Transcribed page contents

----

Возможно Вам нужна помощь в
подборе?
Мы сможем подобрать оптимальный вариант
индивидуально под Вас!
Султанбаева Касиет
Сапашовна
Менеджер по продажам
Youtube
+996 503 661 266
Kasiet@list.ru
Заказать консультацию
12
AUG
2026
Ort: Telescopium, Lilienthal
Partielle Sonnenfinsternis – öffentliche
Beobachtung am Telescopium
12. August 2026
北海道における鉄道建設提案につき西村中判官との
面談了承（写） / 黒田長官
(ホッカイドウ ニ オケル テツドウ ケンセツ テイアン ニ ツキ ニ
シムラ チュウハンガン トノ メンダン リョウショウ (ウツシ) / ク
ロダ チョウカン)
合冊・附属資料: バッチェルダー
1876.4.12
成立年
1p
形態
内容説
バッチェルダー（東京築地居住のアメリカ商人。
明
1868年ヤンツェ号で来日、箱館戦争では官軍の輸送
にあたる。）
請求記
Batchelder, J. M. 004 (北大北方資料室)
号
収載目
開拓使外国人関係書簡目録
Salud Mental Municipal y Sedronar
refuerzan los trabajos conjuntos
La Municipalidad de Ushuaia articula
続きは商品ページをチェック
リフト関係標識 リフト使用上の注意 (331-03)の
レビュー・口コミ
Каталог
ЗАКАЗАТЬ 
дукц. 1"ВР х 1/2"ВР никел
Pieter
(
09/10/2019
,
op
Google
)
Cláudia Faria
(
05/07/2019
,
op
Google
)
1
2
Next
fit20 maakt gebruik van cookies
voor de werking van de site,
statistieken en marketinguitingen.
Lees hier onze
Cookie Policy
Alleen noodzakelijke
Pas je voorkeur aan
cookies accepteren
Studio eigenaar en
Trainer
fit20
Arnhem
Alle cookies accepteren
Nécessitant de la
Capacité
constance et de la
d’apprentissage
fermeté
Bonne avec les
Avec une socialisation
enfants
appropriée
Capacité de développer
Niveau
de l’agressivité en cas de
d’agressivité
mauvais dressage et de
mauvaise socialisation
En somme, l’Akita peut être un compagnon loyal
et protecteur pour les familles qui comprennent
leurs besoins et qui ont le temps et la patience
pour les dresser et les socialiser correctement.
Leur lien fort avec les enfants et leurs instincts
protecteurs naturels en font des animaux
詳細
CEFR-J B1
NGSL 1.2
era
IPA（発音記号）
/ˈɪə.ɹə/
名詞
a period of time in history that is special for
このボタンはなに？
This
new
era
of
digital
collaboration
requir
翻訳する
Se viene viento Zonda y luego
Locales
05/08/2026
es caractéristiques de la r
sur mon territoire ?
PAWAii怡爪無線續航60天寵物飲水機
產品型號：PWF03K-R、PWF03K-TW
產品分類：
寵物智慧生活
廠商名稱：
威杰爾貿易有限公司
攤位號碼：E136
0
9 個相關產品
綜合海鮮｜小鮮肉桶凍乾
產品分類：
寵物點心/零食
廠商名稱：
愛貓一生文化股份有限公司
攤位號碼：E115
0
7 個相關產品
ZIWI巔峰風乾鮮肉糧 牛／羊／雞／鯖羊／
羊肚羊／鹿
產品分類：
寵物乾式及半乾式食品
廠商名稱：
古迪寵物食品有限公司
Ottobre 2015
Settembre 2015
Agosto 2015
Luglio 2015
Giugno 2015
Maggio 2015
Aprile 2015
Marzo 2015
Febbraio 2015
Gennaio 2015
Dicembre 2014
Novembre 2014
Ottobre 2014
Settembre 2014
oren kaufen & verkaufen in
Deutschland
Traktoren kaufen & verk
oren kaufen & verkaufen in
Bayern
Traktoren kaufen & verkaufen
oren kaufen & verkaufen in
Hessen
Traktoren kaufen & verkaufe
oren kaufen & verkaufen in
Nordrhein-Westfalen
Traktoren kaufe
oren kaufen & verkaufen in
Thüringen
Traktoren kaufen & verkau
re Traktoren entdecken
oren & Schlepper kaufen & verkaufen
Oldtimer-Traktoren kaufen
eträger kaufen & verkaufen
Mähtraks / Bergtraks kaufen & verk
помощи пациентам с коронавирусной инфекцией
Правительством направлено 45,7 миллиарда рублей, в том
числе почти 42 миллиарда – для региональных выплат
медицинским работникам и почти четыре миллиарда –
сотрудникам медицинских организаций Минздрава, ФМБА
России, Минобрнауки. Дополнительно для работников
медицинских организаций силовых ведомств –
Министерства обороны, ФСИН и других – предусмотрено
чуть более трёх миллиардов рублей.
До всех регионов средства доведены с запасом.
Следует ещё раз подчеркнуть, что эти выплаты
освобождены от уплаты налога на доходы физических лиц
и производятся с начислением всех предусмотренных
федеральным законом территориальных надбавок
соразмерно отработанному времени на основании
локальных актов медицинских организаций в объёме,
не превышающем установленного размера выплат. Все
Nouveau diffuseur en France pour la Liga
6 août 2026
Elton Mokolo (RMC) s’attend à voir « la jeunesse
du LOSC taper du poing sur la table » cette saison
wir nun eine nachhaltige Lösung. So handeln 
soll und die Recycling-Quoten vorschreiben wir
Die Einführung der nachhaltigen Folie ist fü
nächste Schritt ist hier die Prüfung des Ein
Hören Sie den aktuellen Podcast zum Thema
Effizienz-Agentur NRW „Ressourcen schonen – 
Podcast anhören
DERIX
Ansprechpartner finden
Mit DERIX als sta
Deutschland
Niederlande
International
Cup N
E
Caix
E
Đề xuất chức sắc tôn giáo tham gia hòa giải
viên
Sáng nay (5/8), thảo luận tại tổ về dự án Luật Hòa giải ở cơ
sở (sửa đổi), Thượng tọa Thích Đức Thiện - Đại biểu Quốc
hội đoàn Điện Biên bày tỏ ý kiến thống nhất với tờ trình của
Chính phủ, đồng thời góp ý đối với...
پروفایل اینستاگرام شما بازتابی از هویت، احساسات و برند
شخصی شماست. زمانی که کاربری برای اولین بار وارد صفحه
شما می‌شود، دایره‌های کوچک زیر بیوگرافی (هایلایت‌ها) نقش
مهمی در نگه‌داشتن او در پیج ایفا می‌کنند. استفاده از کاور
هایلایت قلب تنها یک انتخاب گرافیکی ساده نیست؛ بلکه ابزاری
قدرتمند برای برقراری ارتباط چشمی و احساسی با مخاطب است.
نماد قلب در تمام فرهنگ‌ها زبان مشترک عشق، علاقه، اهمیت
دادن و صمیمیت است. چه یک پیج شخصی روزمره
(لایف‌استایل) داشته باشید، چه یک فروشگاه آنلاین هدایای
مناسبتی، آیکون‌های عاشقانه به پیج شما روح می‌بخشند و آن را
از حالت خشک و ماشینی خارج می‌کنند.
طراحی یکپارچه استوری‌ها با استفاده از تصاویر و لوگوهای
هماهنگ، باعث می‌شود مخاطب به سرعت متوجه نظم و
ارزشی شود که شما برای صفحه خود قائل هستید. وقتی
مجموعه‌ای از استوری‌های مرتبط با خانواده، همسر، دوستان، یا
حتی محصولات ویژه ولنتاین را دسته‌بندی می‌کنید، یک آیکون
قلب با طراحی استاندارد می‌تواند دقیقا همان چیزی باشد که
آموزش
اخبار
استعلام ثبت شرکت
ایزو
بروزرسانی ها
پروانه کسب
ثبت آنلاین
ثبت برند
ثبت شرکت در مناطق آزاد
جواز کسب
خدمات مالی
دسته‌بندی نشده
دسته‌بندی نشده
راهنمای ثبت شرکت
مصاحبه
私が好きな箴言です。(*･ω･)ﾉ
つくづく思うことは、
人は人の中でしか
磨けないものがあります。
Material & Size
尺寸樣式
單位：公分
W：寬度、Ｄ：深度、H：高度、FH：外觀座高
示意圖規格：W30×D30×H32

----

Activity
Which lines run from the one holding "освобождены от уплаты" through the one holding "nächste Schritt ist hier die Prüfung des Ein" in the records above? Repeat them exactly, both included, and nothing more.

Task output
освобождены от уплаты налога на доходы физических лиц
и производятся с начислением всех предусмотренных
федеральным законом территориальных надбавок
соразмерно отработанному времени на основании
локальных актов медицинских организаций в объёме,
не превышающем установленного размера выплат. Все
Nouveau diffuseur en France pour la Liga
6 août 2026
Elton Mokolo (RMC) s’attend à voir « la jeunesse
du LOSC taper du poing sur la table » cette saison
wir nun eine nachhaltige Lösung. So handeln 
soll und die Recycling-Quoten vorschreiben wir
Die Einführung der nachhaltigen Folie ist fü
nächste Schritt ist hier die Prüfung des Ein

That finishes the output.